Purple fans couldn’t be more ecstatic right now. They’ve put together two decent seasons, finally won the coveted NFC North Title after a brutal four year drought, and have a young quarterback that has been compared to Joe Montana.
It’s gotta be all up from there, right?
Teddy Bridgwater’s original success was based on the fact that in his rookie year he took a team that had won 5 games the year before and helped them win 7 games.
What people aren’t mentioning, is that the year before that, Minnesota had a 9 win season and a playoff appearance, and the year before that they won 3 games.
This is, and always has been a very talented but highly inconsistent team, and all of that can be traced back to their failure to draft a good quarterback.
Fans of Bridgewater like to blame his floundering ways on a lack of decent receivers, but a closer look shows that even that couldn’t be further from the truth.
- Kyle Rudolph has been waiting to break out as one of the top red zone threats in the league for half a decade.
- Greg Jennings was brought in because of his ability to stretch the field and his success as a top receiver on a championship team.
- Cordarrelle Patterson is a player who has shown promise as an electrifying playmaker and was a standout college receiver who the Vikings were willing to mortgage half their draft on.
- Mike Wallace has gone over 900 yards and 10 touchdowns for two separate teams, before coming to Minnesota.
- Charles Johnson possesses some of the best measurables and potential of any receiver in the league.
- Stefon Diggs became the first receiver in history to go for at least 85 yards in his first 4 games.

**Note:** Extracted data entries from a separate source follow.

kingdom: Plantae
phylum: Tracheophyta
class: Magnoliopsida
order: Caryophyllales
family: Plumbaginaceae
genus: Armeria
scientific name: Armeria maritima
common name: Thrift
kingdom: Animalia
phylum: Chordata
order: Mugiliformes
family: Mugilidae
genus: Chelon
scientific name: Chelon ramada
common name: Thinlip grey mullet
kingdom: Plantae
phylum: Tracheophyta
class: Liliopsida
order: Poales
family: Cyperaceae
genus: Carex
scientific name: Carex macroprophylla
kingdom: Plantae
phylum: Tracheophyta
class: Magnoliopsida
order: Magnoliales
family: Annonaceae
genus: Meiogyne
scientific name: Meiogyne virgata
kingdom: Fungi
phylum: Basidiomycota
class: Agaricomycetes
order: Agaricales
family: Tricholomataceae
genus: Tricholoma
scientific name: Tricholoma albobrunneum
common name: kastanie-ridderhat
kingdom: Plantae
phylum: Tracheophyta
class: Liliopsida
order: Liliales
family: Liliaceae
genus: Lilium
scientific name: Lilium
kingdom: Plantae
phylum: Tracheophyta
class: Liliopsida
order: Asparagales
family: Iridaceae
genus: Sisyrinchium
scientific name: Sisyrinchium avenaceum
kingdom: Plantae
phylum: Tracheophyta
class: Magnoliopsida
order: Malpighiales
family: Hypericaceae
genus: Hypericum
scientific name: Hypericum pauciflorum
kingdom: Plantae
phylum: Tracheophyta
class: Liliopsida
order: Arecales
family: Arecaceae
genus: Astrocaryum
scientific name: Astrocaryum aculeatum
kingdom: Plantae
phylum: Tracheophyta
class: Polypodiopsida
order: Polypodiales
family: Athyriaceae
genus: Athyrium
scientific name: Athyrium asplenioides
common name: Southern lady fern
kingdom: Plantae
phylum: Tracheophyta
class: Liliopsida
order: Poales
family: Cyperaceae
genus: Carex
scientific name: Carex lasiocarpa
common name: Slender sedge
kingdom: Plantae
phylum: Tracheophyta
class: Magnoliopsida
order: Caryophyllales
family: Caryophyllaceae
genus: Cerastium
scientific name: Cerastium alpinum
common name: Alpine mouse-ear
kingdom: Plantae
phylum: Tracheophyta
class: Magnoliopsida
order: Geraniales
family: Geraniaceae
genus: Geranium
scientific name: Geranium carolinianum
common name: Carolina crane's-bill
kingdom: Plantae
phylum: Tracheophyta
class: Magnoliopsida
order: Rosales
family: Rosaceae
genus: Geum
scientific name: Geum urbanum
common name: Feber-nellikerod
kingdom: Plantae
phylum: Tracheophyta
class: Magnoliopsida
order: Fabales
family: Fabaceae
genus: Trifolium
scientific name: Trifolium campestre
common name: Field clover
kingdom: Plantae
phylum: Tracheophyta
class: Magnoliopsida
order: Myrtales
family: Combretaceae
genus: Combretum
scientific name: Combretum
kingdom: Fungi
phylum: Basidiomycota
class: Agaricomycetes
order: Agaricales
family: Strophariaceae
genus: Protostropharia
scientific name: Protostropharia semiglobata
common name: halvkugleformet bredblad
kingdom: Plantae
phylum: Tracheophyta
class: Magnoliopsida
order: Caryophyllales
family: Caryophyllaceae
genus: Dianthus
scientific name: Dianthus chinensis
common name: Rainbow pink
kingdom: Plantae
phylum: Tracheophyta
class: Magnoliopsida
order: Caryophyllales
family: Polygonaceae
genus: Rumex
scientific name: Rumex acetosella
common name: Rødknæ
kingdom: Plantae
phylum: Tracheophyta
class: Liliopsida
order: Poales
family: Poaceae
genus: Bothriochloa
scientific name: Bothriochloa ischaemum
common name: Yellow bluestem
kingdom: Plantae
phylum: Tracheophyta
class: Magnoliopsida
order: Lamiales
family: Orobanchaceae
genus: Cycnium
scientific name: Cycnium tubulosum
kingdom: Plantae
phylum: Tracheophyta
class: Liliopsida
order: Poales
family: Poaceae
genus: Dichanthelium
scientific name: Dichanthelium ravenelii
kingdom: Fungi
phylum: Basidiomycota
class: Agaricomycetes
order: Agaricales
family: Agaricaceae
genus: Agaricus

The list goes on, but none of these extremely talented receivers has been able to make either of the Vikings last two first round quarterbacks look anything other than terrible.
Fans and commentators will retort with the fact that you don’t have to look good when you can just hand the ball off to the best running back in the league.
However, there are plenty of running backs who have succeeded at making their quarterback better and not even a future hall of famer like Adrian Peterson can do that for Teddy.
You don’t have to watch Minnesota’s gameplan closely at all to see that they want to pass, but even with eight guys in the box eager to stop Peterson, they have failed miserably.
In 2015, the next “Joe Cool” had one game that you could possibly consider great if you stretch the truth a little bit. (On December 20th, Bridgewater threw for 4 touchdowns against the Bears, but was only good for 231 yards.)
He had one other game in which he threw multiple touchdowns (2 against the Lions) and two other 1 TD performances where he saved himself with decent yardage.
Other than that he was garbage.
He had 7 games (including the playoff game) where he failed to throw a touchdown, 9 games where he threw at least as many interceptions as TDs and only 2 games in which he tallied over 300 yards.
On November 16, when the Rams decided to bench Nick Foles, his stat line read 1,678 yards, 7 TDs and 6 interceptions.
At that same point in the season, Teddy Bridgwater was being celebrated for his performance even though his stat line read a very similar, 1,810 yards, 7 TDs and 6 interceptions.
So what was the difference?
The Viking’s front office would like you to think it’s because they were winning. The rest of us know it’s because they didn’t have any other options.
Teddy Bridgewater couldn’t have screamed any louder that he isn’t the reason the Vikings are winning when he dropped a meager 99 yards, 0 TDs and 1 interception, in the biggest game of his career against the Packers in the season finale.
The next week, Blair Walsh took the blame for Bridgewater’s failure to punch the ball into the end zone, even one time, in his first playoff game against Seattle.
The youngster is proving early and often, that he is not cut out for the “big game” or as almost everyone else can see, the league itself.
You can try to stretch the facts anyway you want to, but it only takes one glance at each quarterback’s 2nd year stats (Ponder 2,935 yards and 18 TDs, Bridgewater 3,231 and 14 TDs) to see that…
If the Vikings were looking for the next Christian Ponder, they have failed miserably even at that.